Obama administration officials have said that demanding the dismantling of Iran’s enrichment capacity would collapse the talks, in part because it is seen as unrealistic by some of the major powers now squeezing Iran with sanctions. Additionally, the administration has said that any deal must have a period of duration, and it has resisted attaching non-nuclear issues to the talks, including Iran’s behavior in the region.
On Monday night, speaking to the American Israel Public Affairs Committee, Susan Rice, the U.S. national security adviser, confirmed reports that any deal would lapse after a set period. Rice said the term would be at least 10 years.

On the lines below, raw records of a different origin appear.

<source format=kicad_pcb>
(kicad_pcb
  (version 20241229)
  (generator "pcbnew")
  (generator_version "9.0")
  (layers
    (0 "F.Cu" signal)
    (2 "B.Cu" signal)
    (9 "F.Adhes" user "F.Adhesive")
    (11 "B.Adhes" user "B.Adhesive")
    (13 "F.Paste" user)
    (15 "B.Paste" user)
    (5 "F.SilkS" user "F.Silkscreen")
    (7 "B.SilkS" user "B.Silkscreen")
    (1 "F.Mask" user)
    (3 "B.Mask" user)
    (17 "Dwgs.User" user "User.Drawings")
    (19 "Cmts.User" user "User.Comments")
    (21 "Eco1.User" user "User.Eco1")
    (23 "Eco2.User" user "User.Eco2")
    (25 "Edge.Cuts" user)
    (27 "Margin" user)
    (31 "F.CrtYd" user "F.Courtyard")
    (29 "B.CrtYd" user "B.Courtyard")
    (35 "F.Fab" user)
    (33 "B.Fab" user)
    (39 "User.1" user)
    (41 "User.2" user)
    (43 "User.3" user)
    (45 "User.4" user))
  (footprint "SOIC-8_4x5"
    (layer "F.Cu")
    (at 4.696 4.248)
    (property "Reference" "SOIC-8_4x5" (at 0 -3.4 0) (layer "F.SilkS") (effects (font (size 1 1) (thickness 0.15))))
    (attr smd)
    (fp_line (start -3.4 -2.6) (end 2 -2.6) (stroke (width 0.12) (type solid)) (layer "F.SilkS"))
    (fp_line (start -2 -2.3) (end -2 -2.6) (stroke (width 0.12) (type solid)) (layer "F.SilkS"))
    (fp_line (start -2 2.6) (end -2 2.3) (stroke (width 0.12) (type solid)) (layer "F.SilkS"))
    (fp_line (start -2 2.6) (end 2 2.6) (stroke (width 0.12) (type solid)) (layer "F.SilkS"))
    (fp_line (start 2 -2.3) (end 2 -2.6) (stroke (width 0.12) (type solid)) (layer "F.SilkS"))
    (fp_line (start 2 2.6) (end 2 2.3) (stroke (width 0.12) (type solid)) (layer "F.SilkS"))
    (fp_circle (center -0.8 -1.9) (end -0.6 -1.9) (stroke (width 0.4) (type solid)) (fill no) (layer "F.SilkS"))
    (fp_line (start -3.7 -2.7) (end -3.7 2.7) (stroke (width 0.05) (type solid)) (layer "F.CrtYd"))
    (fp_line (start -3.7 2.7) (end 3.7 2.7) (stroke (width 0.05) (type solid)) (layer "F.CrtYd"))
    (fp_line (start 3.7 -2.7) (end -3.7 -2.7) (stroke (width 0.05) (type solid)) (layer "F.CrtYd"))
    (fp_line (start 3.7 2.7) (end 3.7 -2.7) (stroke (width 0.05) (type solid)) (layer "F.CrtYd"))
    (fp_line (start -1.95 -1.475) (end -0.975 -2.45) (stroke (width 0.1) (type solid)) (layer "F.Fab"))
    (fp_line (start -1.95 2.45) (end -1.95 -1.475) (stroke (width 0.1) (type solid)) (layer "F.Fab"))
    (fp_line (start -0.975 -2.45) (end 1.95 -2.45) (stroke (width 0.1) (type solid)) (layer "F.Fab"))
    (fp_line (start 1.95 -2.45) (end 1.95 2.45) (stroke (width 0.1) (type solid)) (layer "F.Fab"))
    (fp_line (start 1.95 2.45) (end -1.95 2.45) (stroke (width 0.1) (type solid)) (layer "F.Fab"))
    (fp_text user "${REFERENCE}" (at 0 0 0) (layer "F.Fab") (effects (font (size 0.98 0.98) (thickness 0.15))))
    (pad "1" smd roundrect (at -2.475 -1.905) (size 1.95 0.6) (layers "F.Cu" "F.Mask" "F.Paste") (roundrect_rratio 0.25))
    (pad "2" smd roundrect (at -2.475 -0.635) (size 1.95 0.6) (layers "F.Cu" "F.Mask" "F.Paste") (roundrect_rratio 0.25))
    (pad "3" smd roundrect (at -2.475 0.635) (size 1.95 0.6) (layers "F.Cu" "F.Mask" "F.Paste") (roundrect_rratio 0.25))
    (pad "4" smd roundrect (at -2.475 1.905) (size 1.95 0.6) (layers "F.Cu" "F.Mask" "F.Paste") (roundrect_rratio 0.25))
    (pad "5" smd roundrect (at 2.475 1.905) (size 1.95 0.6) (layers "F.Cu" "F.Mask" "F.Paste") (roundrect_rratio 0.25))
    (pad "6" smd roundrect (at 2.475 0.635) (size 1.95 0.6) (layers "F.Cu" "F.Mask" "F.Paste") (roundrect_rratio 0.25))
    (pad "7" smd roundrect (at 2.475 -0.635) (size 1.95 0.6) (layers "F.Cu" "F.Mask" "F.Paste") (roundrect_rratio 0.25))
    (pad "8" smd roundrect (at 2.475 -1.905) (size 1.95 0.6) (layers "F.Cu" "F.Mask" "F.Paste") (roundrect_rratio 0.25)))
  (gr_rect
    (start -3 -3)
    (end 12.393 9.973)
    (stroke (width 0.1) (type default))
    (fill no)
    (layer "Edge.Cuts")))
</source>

“I know that some question a deal of any duration,” she said, pre-empting whatever surprise Netanyahu may have reserved for his speech. “But it has always been clear that the pursuit of an agreement of indefinite duration would result in no agreement at all.”
A nuclear deal with Iran must include access to its nuclear facilities even after the expiry of restrictions “to provide the international community the assurance that it was not pursuing nuclear weapons,” Rice said.

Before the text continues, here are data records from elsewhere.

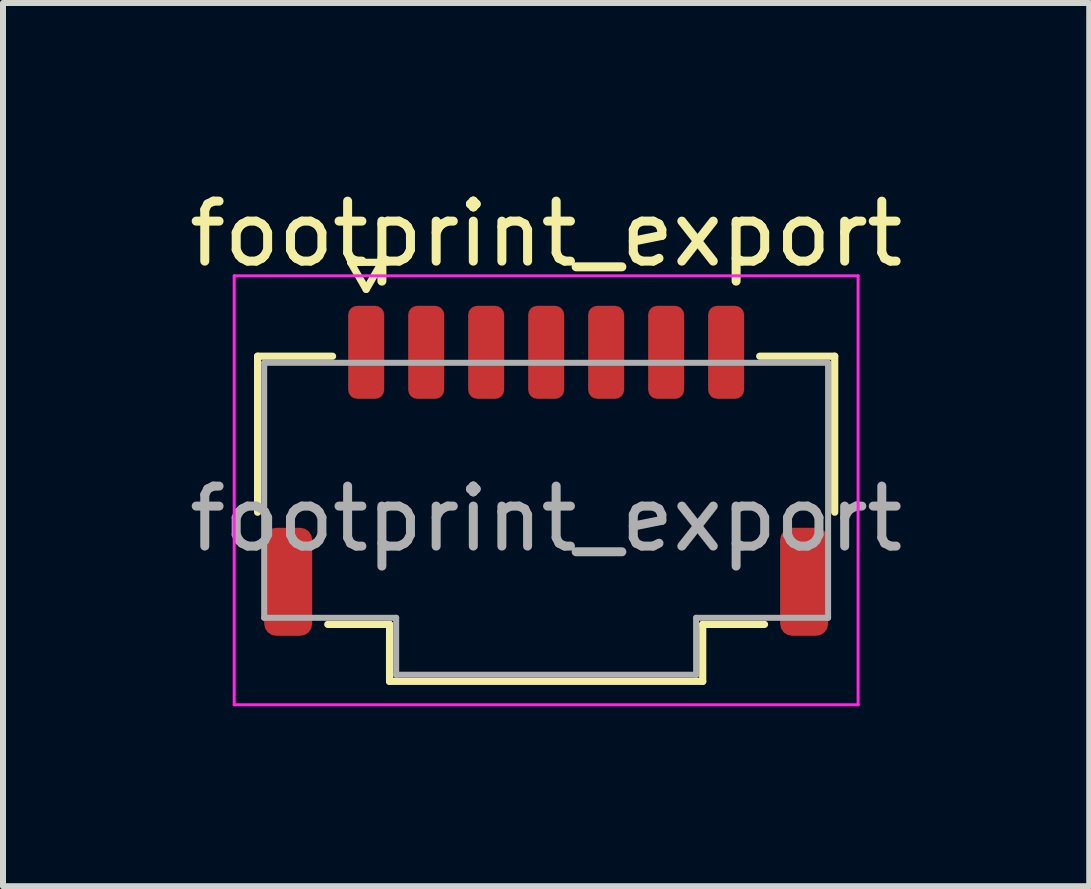
<source format=kicad_pcb>
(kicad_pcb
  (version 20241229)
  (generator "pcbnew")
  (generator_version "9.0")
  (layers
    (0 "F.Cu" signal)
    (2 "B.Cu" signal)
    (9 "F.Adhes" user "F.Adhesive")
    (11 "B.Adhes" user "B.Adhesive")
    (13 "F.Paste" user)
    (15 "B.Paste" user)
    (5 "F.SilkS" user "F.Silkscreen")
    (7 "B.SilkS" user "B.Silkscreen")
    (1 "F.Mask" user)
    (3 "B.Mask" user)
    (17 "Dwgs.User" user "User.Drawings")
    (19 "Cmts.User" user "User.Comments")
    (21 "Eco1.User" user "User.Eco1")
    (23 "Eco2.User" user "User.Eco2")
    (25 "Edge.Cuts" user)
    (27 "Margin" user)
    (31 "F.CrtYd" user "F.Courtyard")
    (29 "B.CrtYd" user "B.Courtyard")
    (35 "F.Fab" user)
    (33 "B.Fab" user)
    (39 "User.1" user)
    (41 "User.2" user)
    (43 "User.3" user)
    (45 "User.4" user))
  (footprint "footprint_export"
    (layer "F.Cu")
    (at 6.054 5.598)
    (property "Reference" "footprint_export" (at 0 -4.75 0) (layer "F.SilkS") (effects (font (size 1 1) (thickness 0.15))))
    (attr smd)
    (fp_line (start -4.81 -2.71) (end -3.56 -2.71) (stroke (width 0.12) (type solid)) (layer "F.SilkS"))
    (fp_line (start -4.81 -0.11) (end -4.81 -2.71) (stroke (width 0.12) (type solid)) (layer "F.SilkS"))
    (fp_line (start -3.26 -4.275) (end -3 -3.825) (stroke (width 0.12) (type solid)) (layer "F.SilkS"))
    (fp_line (start -3 -3.825) (end -2.74 -4.275) (stroke (width 0.12) (type solid)) (layer "F.SilkS"))
    (fp_line (start -2.74 -4.275) (end -3.26 -4.275) (stroke (width 0.12) (type solid)) (layer "F.SilkS"))
    (fp_line (start -2.61 1.76) (end -3.64 1.76) (stroke (width 0.12) (type solid)) (layer "F.SilkS"))
    (fp_line (start -2.61 2.71) (end -2.61 1.76) (stroke (width 0.12) (type solid)) (layer "F.SilkS"))
    (fp_line (start 2.61 1.76) (end 2.61 2.71) (stroke (width 0.12) (type solid)) (layer "F.SilkS"))
    (fp_line (start 2.61 2.71) (end -2.61 2.71) (stroke (width 0.12) (type solid)) (layer "F.SilkS"))
    (fp_line (start 3.56 -2.71) (end 4.81 -2.71) (stroke (width 0.12) (type solid)) (layer "F.SilkS"))
    (fp_line (start 3.64 1.76) (end 2.61 1.76) (stroke (width 0.12) (type solid)) (layer "F.SilkS"))
    (fp_line (start 4.81 -2.71) (end 4.81 -0.11) (stroke (width 0.12) (type solid)) (layer "F.SilkS"))
    (fp_line (start -5.2 -4.05) (end -5.2 3.1) (stroke (width 0.05) (type solid)) (layer "F.CrtYd"))
    (fp_line (start -5.2 3.1) (end 5.2 3.1) (stroke (width 0.05) (type solid)) (layer "F.CrtYd"))
    (fp_line (start 5.2 -4.05) (end -5.2 -4.05) (stroke (width 0.05) (type solid)) (layer "F.CrtYd"))
    (fp_line (start 5.2 3.1) (end 5.2 -4.05) (stroke (width 0.05) (type solid)) (layer "F.CrtYd"))
    (fp_line (start -4.7 -2.6) (end 4.7 -2.6) (stroke (width 0.1) (type solid)) (layer "F.Fab"))
    (fp_line (start -4.7 1.65) (end -4.7 -2.6) (stroke (width 0.1) (type solid)) (layer "F.Fab"))
    (fp_line (start -2.5 1.65) (end -4.7 1.65) (stroke (width 0.1) (type solid)) (layer "F.Fab"))
    (fp_line (start -2.5 2.6) (end -2.5 1.65) (stroke (width 0.1) (type solid)) (layer "F.Fab"))
    (fp_line (start 2.5 1.65) (end 2.5 2.6) (stroke (width 0.1) (type solid)) (layer "F.Fab"))
    (fp_line (start 2.5 2.6) (end -2.5 2.6) (stroke (width 0.1) (type solid)) (layer "F.Fab"))
    (fp_line (start 4.7 -2.6) (end 4.7 1.65) (stroke (width 0.1) (type solid)) (layer "F.Fab"))
    (fp_line (start 4.7 1.65) (end 2.5 1.65) (stroke (width 0.1) (type solid)) (layer "F.Fab"))
    (fp_text user "${REFERENCE}" (at 0 0 0) (layer "F.Fab") (effects (font (size 1 1) (thickness 0.15))))
    (pad "1" smd roundrect (at -3 -2.775) (size 0.6 1.55) (layers "F.Cu" "F.Mask" "F.Paste") (roundrect_rratio 0.25))
    (pad "2" smd roundrect (at -2 -2.775) (size 0.6 1.55) (layers "F.Cu" "F.Mask" "F.Paste") (roundrect_rratio 0.25))
    (pad "3" smd roundrect (at -1 -2.775) (size 0.6 1.55) (layers "F.Cu" "F.Mask" "F.Paste") (roundrect_rratio 0.25))
    (pad "4" smd roundrect (at 0 -2.775) (size 0.6 1.55) (layers "F.Cu" "F.Mask" "F.Paste") (roundrect_rratio 0.25))
    (pad "5" smd roundrect (at 1 -2.775) (size 0.6 1.55) (layers "F.Cu" "F.Mask" "F.Paste") (roundrect_rratio 0.25))
    (pad "6" smd roundrect (at 2 -2.775) (size 0.6 1.55) (layers "F.Cu" "F.Mask" "F.Paste") (roundrect_rratio 0.25))
    (pad "7" smd roundrect (at 3 -2.775) (size 0.6 1.55) (layers "F.Cu" "F.Mask" "F.Paste") (roundrect_rratio 0.25))
    (pad "MP" smd roundrect (at -4.3 1.05) (size 0.8 1.8) (layers "F.Cu" "F.Mask" "F.Paste") (roundrect_rratio 0.25))
    (pad "MP" smd roundrect (at 4.3 1.05) (size 0.8 1.8) (layers "F.Cu" "F.Mask" "F.Paste") (roundrect_rratio 0.25)))
  (gr_rect
    (start -3 -3)
    (end 15.107 11.723)
    (stroke (width 0.1) (type default))
    (fill no)
    (layer "Edge.Cuts")))
</source>
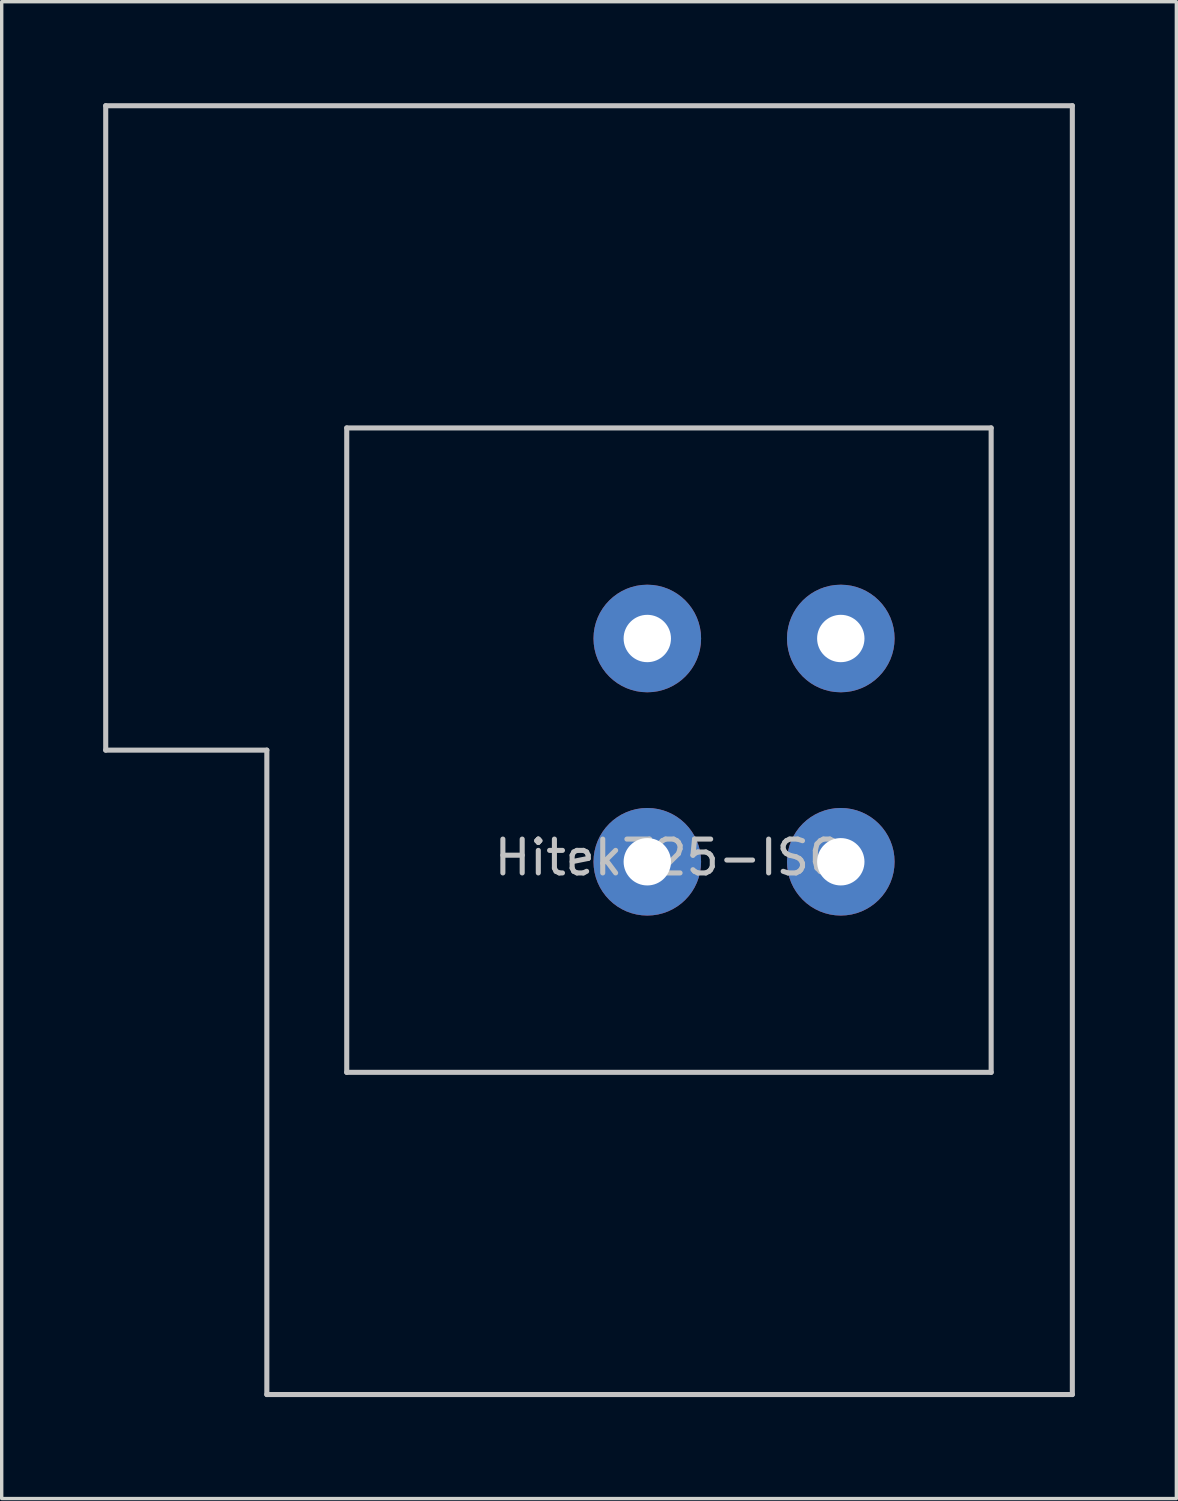
<source format=kicad_pcb>
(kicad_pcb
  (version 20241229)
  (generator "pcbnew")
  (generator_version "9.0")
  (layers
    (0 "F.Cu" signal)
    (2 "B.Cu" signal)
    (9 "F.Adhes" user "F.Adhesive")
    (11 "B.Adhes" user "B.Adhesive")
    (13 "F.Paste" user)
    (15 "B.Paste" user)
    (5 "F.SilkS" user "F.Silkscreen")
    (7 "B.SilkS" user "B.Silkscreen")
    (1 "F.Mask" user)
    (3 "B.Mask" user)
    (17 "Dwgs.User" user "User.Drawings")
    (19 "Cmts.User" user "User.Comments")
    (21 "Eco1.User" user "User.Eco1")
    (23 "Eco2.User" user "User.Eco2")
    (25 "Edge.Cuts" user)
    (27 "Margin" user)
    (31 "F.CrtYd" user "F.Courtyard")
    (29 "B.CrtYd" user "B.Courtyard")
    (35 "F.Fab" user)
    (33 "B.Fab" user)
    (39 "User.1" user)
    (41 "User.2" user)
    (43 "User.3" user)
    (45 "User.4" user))
  (footprint "Hitek725-ISO"
    (layer "F.Cu")
    (at 16.744 19.125)
    (property "Reference" "Hitek725-ISO" (at 0 3.175 0) (layer "Dwgs.User") (effects (font (size 1 1) (thickness 0.15))))
    (attr through_hole)
    (fp_line (start -16.669 -19.05) (end -16.669 0) (stroke (width 0.15) (type solid)) (layer "Dwgs.User"))
    (fp_line (start -16.669 -19.05) (end 11.906 -19.05) (stroke (width 0.15) (type solid)) (layer "Dwgs.User"))
    (fp_line (start -11.906 0) (end -16.669 0) (stroke (width 0.15) (type solid)) (layer "Dwgs.User"))
    (fp_line (start -11.906 19.05) (end -11.906 0) (stroke (width 0.15) (type solid)) (layer "Dwgs.User"))
    (fp_line (start -11.906 19.05) (end 11.906 19.05) (stroke (width 0.15) (type solid)) (layer "Dwgs.User"))
    (fp_line (start -9.544 -9.525) (end 9.506 -9.525) (stroke (width 0.15) (type solid)) (layer "Dwgs.User"))
    (fp_line (start -9.544 9.525) (end -9.544 -9.525) (stroke (width 0.15) (type solid)) (layer "Dwgs.User"))
    (fp_line (start 9.506 -9.525) (end 9.506 9.525) (stroke (width 0.15) (type solid)) (layer "Dwgs.User"))
    (fp_line (start 9.506 9.525) (end -9.544 9.525) (stroke (width 0.15) (type solid)) (layer "Dwgs.User"))
    (fp_line (start 11.906 -19.05) (end 11.906 19.05) (stroke (width 0.15) (type solid)) (layer "Dwgs.User"))
    (pad "1" thru_hole circle (at -0.659 3.3 90) (size 3.18 3.18) (drill 1.4) (layers "*.Cu" "B.Mask"))
    (pad "1" thru_hole circle (at 5.061 3.3 90) (size 3.18 3.18) (drill 1.4) (layers "*.Cu" "B.Mask"))
    (pad "2" thru_hole circle (at -0.659 -3.3 90) (size 3.18 3.18) (drill 1.4) (layers "*.Cu" "B.Mask"))
    (pad "2" thru_hole circle (at 5.061 -3.3 90) (size 3.18 3.18) (drill 1.4) (layers "*.Cu" "B.Mask")))
  (gr_rect
    (start -3 -3)
    (end 31.725 41.25)
    (stroke (width 0.1) (type default))
    (fill no)
    (layer "Edge.Cuts")))
</source>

While Netanyahu spoke, thousands of activists attending the AIPAC Policy Conference here this week visited Capitol Hill to lobby lawmakers’ offices on two bills that would subject the talks with Iran to greater congressional involvement. Obama has said he will veto both measures should they pass.
This year’s AIPAC conference — the pro-Israel lobby’s largest ever — drew 16,000 activists representing all 435 congressional districts. Speakers over the three days included congressional leaders from both parties and Samantha Power, the U.S. ambassador to the United Nations, along with Netanyahu and Rice.

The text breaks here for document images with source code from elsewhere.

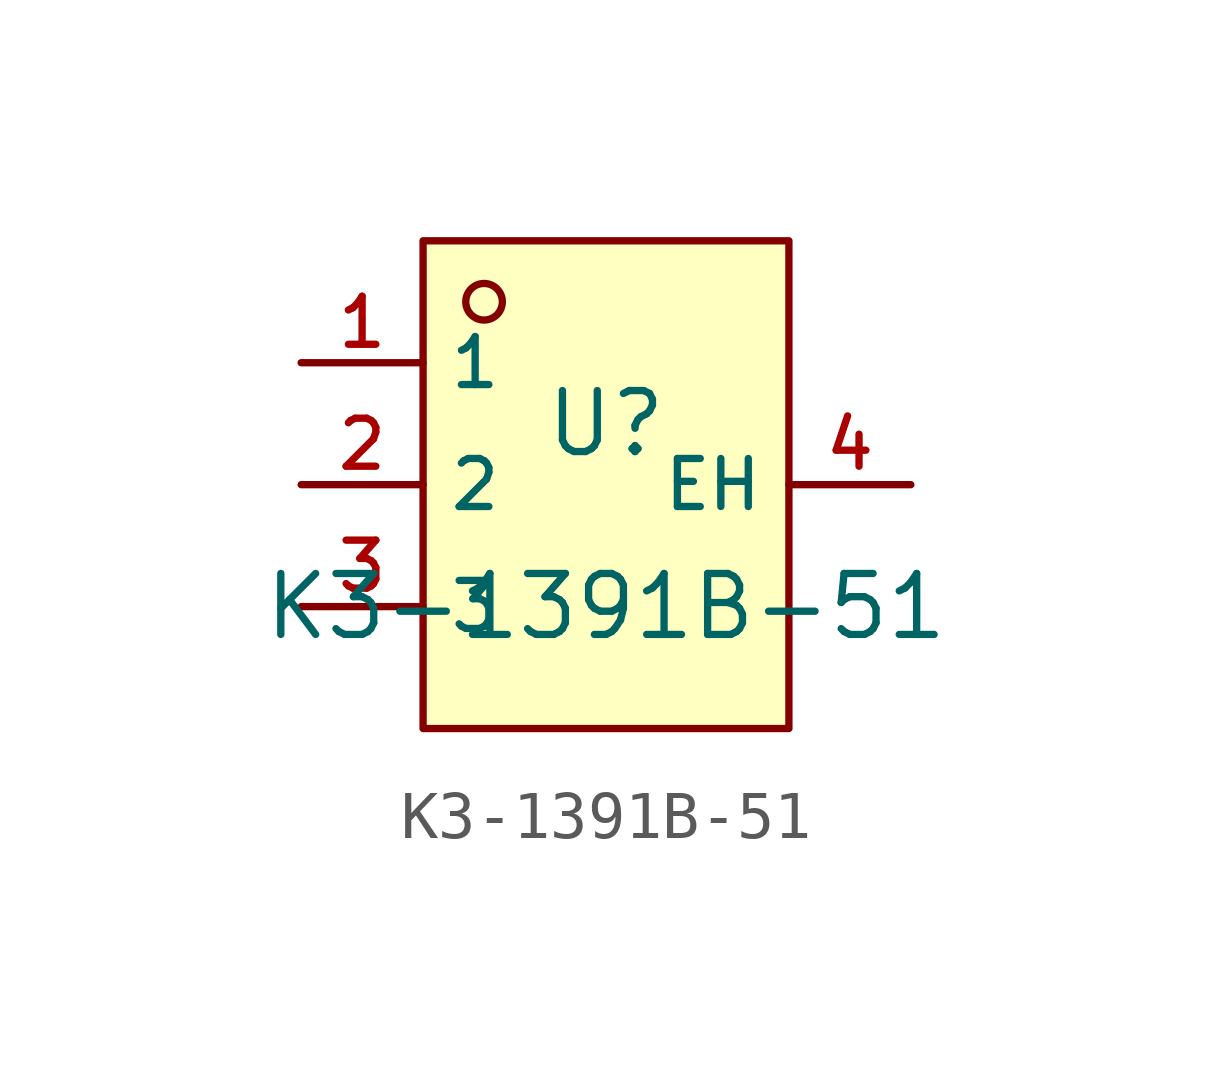
<source format=kicad_sym>
(kicad_symbol_lib
  (version 20210201)
  (generator TousstNicolas/JLC2KiCad_lib)
  (symbol "K3-1391B-51"
    (property "Reference" "U"
      (at 0 1.27 0)
      (effects (font (size 1.27 1.27))))
    (property "Value" "K3-1391B-51"
      (at 0 -2.54 0)
      (effects (font (size 1.27 1.27))))
    (symbol "K3-1391B-51_0_1"
      (rectangle (start -3.81 5.08) (end 3.81 -5.08) (stroke (width 0) (type default) (color 0 0 0 0)) (fill (type background)))
      (circle (center -2.54 3.81) (radius 0.381) (stroke (width 0) (type default) (color 0 0 0 0)) (fill (type background)))
      (pin unspecified line (at -6.35 2.54 0) (length 2.54) (name "1" (effects (font (size 1 1)))) (number "1" (effects (font (size 1 1)))))
      (pin unspecified line (at -6.35 -0.0 0) (length 2.54) (name "2" (effects (font (size 1 1)))) (number "2" (effects (font (size 1 1)))))
      (pin unspecified line (at -6.35 -2.54 0) (length 2.54) (name "3" (effects (font (size 1 1)))) (number "3" (effects (font (size 1 1)))))
      (pin unspecified line (at 6.35 -0.0 180) (length 2.54) (name "EH" (effects (font (size 1 1)))) (number "4" (effects (font (size 1 1))))))))
</source>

There were sessions on everything from U.S.-Israeli cybersecurity cooperation to the Palestinians’ efforts on the international stage to Israel’s burgeoning craft brewery industry.
The primary focus of the conference and the lobbying efforts, however, was on Iran. And although much of the programming was indeed Iran-focused, the controversy surrounding Netanyahu’s congressional speech, and the blow it may have dealt to bipartisan support for Israel, surfaced repeatedly at the event.
After Netanyahu spoke, an Obama administration official told CNN that Netanyahu offered nothing new.
“Literally, not one new idea, not one single concrete alternative; all rhetoric, no action,” the network quoted the anonymous senior administration official as saying.
Obama himself has said that the fallout from the speech will not cause permanent damage. On Monday, the president told Reuters that he would meet Netanyahu again soon after Israel’s March 17 elections if Netanyahu is re-elected.